Chauve souris de la lune
There is an intense and consuming stupidity within almost everything George Monbiot writes, the lumpen prose devoid of both doubt and humour. Doubt and humour are blood brothers, of course – and enemies of the kind of bovine certitude which Monbiot peddles, a cacophony of privately educated green tinged nepo leftism to which the majority of the country is rightly averse.
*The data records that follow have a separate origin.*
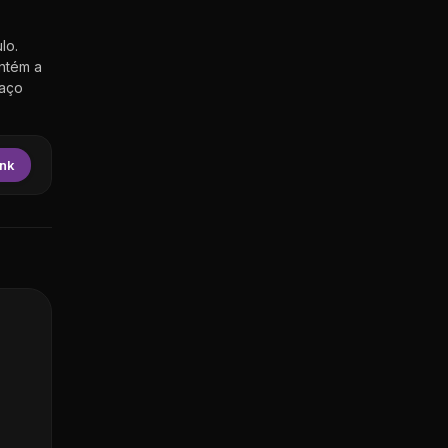
lo.
antém a
paço
ink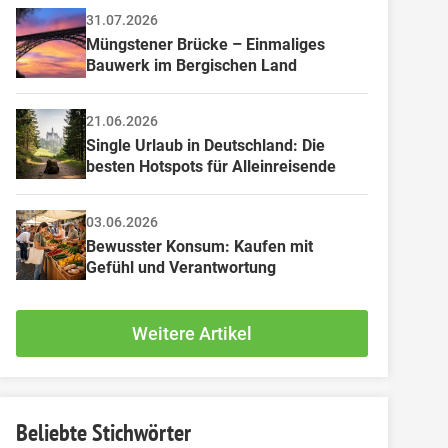
31.07.2026
Müngstener Brücke – Einmaliges 
Bauwerk im Bergischen Land
21.06.2026
Single Urlaub in Deutschland: Die 
besten Hotspots für Alleinreisende
03.06.2026
Bewusster Konsum: Kaufen mit 
Gefühl und Verantwortung
Weitere Artikel
Beliebte Stichwörter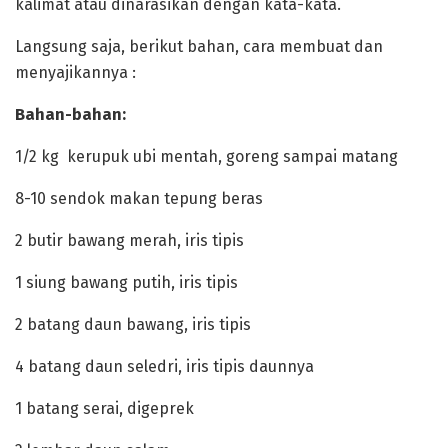
kalimat atau dinarasikan dengan kata-kata.
‎Langsung saja, berikut bahan, cara membuat dan
menyajikannya :
‎Bahan-bahan:
‎1/2 kg kerupuk ubi mentah, goreng sampai matang
‎8-10 sendok makan tepung beras
‎2 butir bawang merah, iris tipis
‎1 siung bawang putih, iris tipis
‎2 batang daun bawang, iris tipis
‎4 batang daun seledri, iris tipis daunnya
‎1 batang serai, digeprek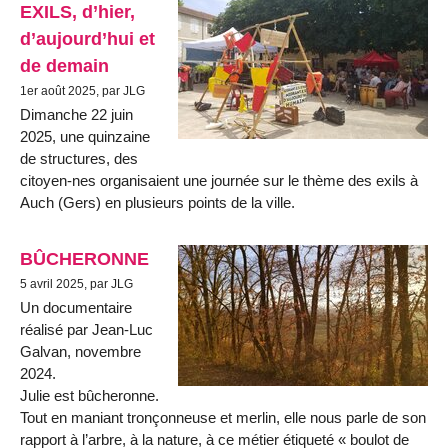
EXILS, d’hier,
d’aujourd’hui et
de demain
1er août 2025, par JLG
Dimanche 22 juin
2025, une quinzaine
de structures, des
citoyen-nes organisaient une journée sur le thème des exils à
Auch (Gers) en plusieurs points de la ville.
BÛCHERONNE
5 avril 2025, par JLG
Un documentaire
réalisé par Jean-Luc
Galvan, novembre
2024.
Julie est bûcheronne.
Tout en maniant tronçonneuse et merlin, elle nous parle de son
rapport à l’arbre, à la nature, à ce métier étiqueté « boulot de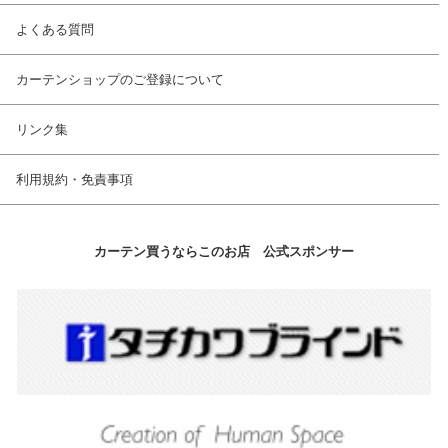
よくある質問
カーテンショップのご登録について
リンク集
利用規約・免責事項
カーテン買うならこのお店 公式スポンサー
Doubt and humour are blood brothers, of course – and enemies of the kind of bovine certitude which Monbiot peddles
I mention the chauve souris de la lune because he wrote a piece in the only publication which can stomach his idiocies, the Guardian, suggesting that my article about Glastonbury last week was – I think I’ve got this right – the beginning of a process to actually nuke Glasto and all the people at the festival. And that I was hiding behind humour. The real point of the piece, which Monbiot, being thick, missed was to contrast the two opposing views of ‘Glasto’ – the BBC’s view, which is that it is the country ‘coming together’ and the widespread views of recusants who believe it to be a convocation of hugely irritating people whose views are not shared by the majority. For Monbiot, though, it was simply an opportunity to peddle a lie that I thought nuking Glasto might not be a bad idea, all things considered. But then, of course, if you are unable to respond like a normal being to humour, you are unlikely to understand very much at all.
Incidentally, I am still waiting for that absurd woman from Brighton to be charged with wasting police time.